** The data **
########

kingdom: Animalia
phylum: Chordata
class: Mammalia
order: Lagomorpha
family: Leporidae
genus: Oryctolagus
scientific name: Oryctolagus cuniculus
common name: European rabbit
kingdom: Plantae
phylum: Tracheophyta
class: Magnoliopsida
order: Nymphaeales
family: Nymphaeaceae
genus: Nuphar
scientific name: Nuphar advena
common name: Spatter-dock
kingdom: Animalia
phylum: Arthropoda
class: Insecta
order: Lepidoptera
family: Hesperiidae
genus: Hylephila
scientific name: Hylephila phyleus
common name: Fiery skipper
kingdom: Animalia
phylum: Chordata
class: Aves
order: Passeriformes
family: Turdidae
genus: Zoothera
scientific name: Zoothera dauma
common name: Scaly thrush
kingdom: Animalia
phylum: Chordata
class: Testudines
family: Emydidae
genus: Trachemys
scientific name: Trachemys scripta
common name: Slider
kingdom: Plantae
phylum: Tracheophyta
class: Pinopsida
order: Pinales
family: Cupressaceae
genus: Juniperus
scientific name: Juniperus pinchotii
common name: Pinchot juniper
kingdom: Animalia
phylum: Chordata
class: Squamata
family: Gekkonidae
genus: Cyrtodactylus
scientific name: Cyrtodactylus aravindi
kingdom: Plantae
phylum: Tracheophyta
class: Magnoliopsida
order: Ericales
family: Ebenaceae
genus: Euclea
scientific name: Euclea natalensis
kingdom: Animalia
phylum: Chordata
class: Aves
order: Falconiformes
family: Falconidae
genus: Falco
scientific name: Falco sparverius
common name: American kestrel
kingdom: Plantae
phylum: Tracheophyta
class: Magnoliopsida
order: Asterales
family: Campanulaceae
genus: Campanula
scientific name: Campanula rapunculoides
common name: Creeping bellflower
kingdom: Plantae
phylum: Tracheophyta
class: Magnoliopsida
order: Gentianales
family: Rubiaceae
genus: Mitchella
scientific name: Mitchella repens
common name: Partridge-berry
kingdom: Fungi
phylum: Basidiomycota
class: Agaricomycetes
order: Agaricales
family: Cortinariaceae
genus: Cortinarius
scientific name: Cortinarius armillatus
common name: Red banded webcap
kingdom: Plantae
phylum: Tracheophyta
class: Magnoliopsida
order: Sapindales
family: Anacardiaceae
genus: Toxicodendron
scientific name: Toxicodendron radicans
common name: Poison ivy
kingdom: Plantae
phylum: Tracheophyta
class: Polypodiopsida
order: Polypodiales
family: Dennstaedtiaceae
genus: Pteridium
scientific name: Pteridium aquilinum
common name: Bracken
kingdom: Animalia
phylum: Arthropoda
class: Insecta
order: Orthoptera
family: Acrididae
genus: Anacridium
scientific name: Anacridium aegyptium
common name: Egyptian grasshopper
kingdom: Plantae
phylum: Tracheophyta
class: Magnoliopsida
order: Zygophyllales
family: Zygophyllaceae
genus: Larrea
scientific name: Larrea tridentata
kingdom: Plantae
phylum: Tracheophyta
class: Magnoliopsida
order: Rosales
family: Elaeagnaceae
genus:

########

** Problem statement **
Reproduce all of the material above with every instance of "scientific name" changed to "binomial name", keeping everything else the same.

** Solution for this task **
kingdom: Animalia
phylum: Chordata
class: Mammalia
order: Lagomorpha
family: Leporidae
genus: Oryctolagus
binomial name: Oryctolagus cuniculus
common name: European rabbit
kingdom: Plantae
phylum: Tracheophyta
class: Magnoliopsida
order: Nymphaeales
family: Nymphaeaceae
genus: Nuphar
binomial name: Nuphar advena
common name: Spatter-dock
kingdom: Animalia
phylum: Arthropoda
class: Insecta
order: Lepidoptera
family: Hesperiidae
genus: Hylephila
binomial name: Hylephila phyleus
common name: Fiery skipper
kingdom: Animalia
phylum: Chordata
class: Aves
order: Passeriformes
family: Turdidae
genus: Zoothera
binomial name: Zoothera dauma
common name: Scaly thrush
kingdom: Animalia
phylum: Chordata
class: Testudines
family: Emydidae
genus: Trachemys
binomial name: Trachemys scripta
common name: Slider
kingdom: Plantae
phylum: Tracheophyta
class: Pinopsida
order: Pinales
family: Cupressaceae
genus: Juniperus
binomial name: Juniperus pinchotii
common name: Pinchot juniper
kingdom: Animalia
phylum: Chordata
class: Squamata
family: Gekkonidae
genus: Cyrtodactylus
binomial name: Cyrtodactylus aravindi
kingdom: Plantae
phylum: Tracheophyta
class: Magnoliopsida
order: Ericales
family: Ebenaceae
genus: Euclea
binomial name: Euclea natalensis
kingdom: Animalia
phylum: Chordata
class: Aves
order: Falconiformes
family: Falconidae
genus: Falco
binomial name: Falco sparverius
common name: American kestrel
kingdom: Plantae
phylum: Tracheophyta
class: Magnoliopsida
order: Asterales
family: Campanulaceae
genus: Campanula
binomial name: Campanula rapunculoides
common name: Creeping bellflower
kingdom: Plantae
phylum: Tracheophyta
class: Magnoliopsida
order: Gentianales
family: Rubiaceae
genus: Mitchella
binomial name: Mitchella repens
common name: Partridge-berry
kingdom: Fungi
phylum: Basidiomycota
class: Agaricomycetes
order: Agaricales
family: Cortinariaceae
genus: Cortinarius
binomial name: Cortinarius armillatus
common name: Red banded webcap
kingdom: Plantae
phylum: Tracheophyta
class: Magnoliopsida
order: Sapindales
family: Anacardiaceae
genus: Toxicodendron
binomial name: Toxicodendron radicans
common name: Poison ivy
kingdom: Plantae
phylum: Tracheophyta
class: Polypodiopsida
order: Polypodiales
family: Dennstaedtiaceae
genus: Pteridium
binomial name: Pteridium aquilinum
common name: Bracken
kingdom: Animalia
phylum: Arthropoda
class: Insecta
order: Orthoptera
family: Acrididae
genus: Anacridium
binomial name: Anacridium aegyptium
common name: Egyptian grasshopper
kingdom: Plantae
phylum: Tracheophyta
class: Magnoliopsida
order: Zygophyllales
family: Zygophyllaceae
genus: Larrea
binomial name: Larrea tridentata
kingdom: Plantae
phylum: Tracheophyta
class: Magnoliopsida
order: Rosales
family: Elaeagnaceae
genus:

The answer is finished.